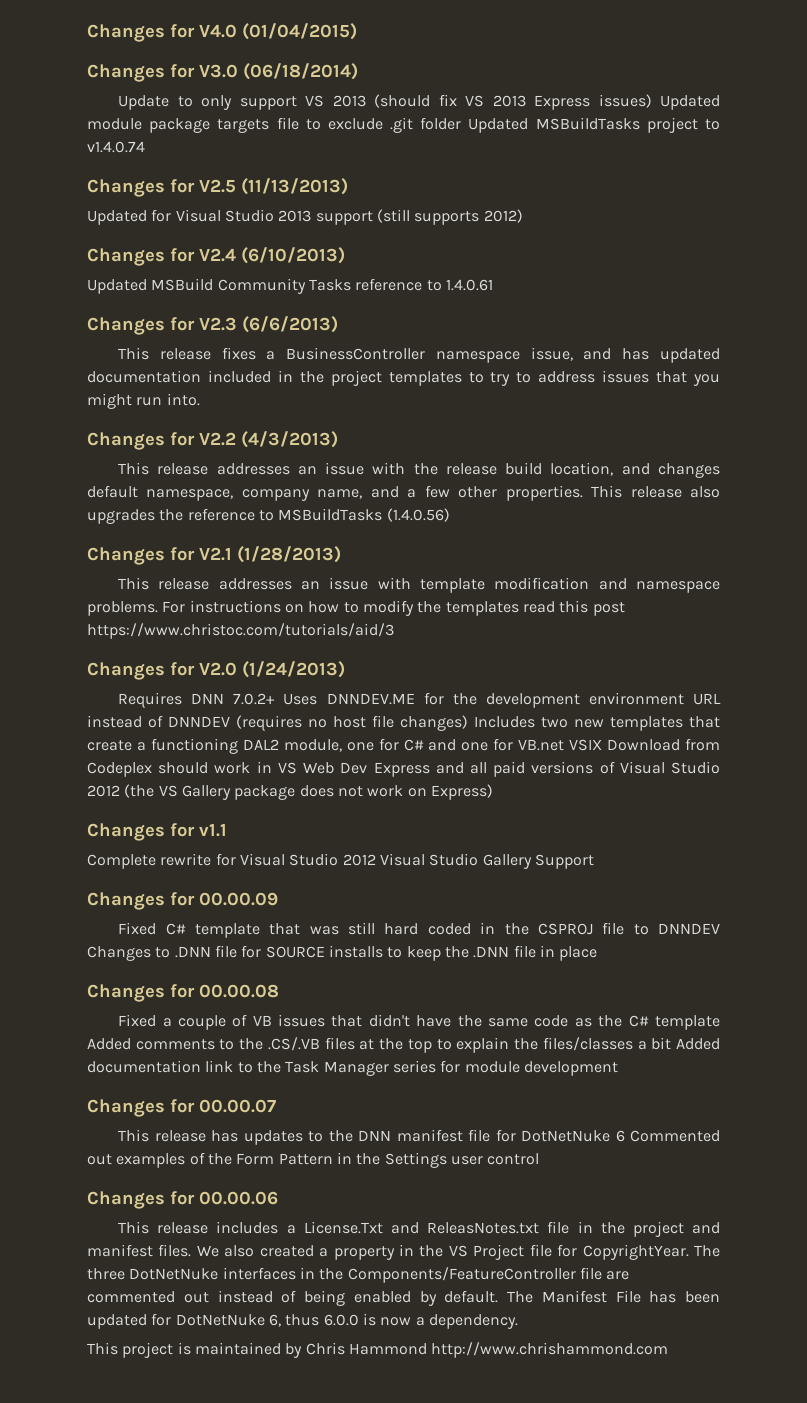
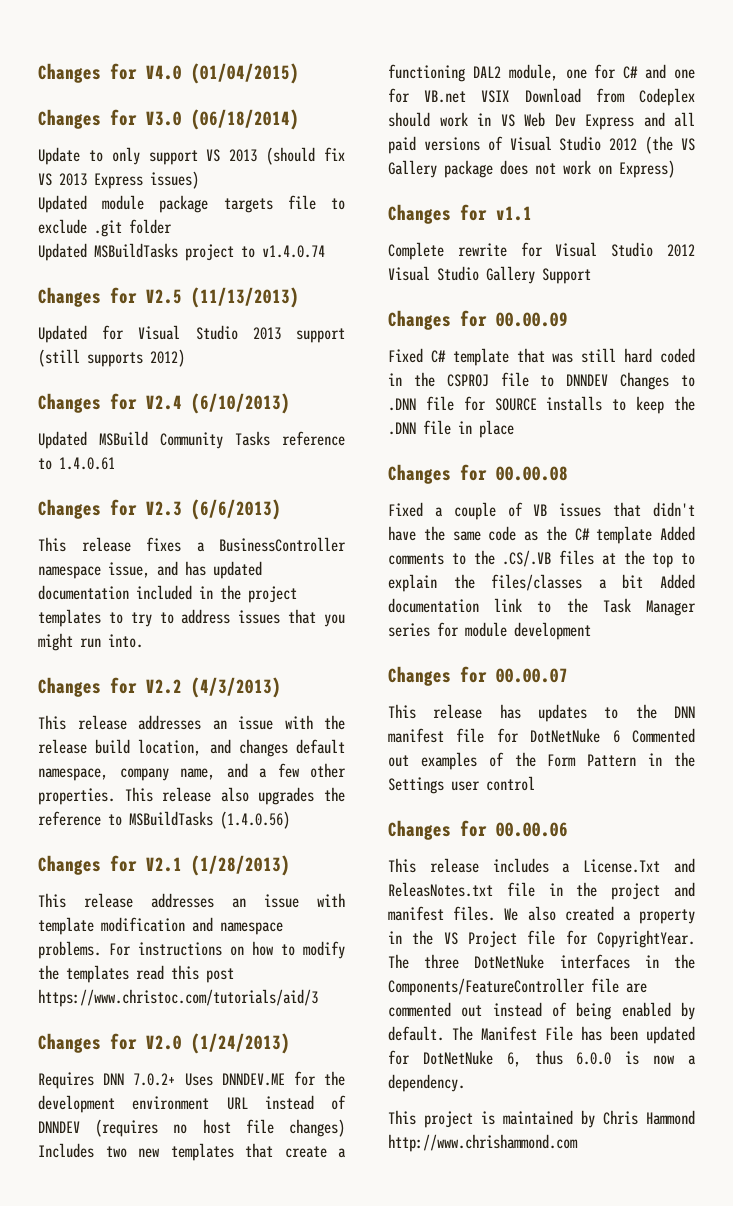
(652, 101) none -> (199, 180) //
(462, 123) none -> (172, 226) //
* * *
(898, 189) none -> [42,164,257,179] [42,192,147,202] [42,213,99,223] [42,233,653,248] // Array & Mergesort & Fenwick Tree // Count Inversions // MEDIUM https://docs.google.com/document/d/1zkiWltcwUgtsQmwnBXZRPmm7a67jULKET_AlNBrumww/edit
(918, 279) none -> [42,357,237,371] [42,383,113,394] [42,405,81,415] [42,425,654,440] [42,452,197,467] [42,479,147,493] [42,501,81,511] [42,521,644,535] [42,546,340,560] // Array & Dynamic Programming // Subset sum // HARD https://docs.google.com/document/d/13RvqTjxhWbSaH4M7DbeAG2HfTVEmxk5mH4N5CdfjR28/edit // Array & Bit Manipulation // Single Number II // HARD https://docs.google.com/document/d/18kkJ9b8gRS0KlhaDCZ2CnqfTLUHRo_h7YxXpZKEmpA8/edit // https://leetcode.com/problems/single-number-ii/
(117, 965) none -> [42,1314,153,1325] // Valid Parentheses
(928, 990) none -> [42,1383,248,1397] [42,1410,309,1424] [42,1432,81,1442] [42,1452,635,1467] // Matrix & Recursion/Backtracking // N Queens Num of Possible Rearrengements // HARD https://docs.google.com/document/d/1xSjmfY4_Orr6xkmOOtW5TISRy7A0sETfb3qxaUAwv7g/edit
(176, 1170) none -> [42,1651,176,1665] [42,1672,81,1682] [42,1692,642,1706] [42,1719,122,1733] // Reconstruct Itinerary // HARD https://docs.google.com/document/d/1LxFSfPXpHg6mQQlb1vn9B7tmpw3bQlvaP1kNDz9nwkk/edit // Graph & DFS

→ Work item: Count the lines of the entries that hold the string "Array", then state that number and nothing more.

→ Exercise result: 2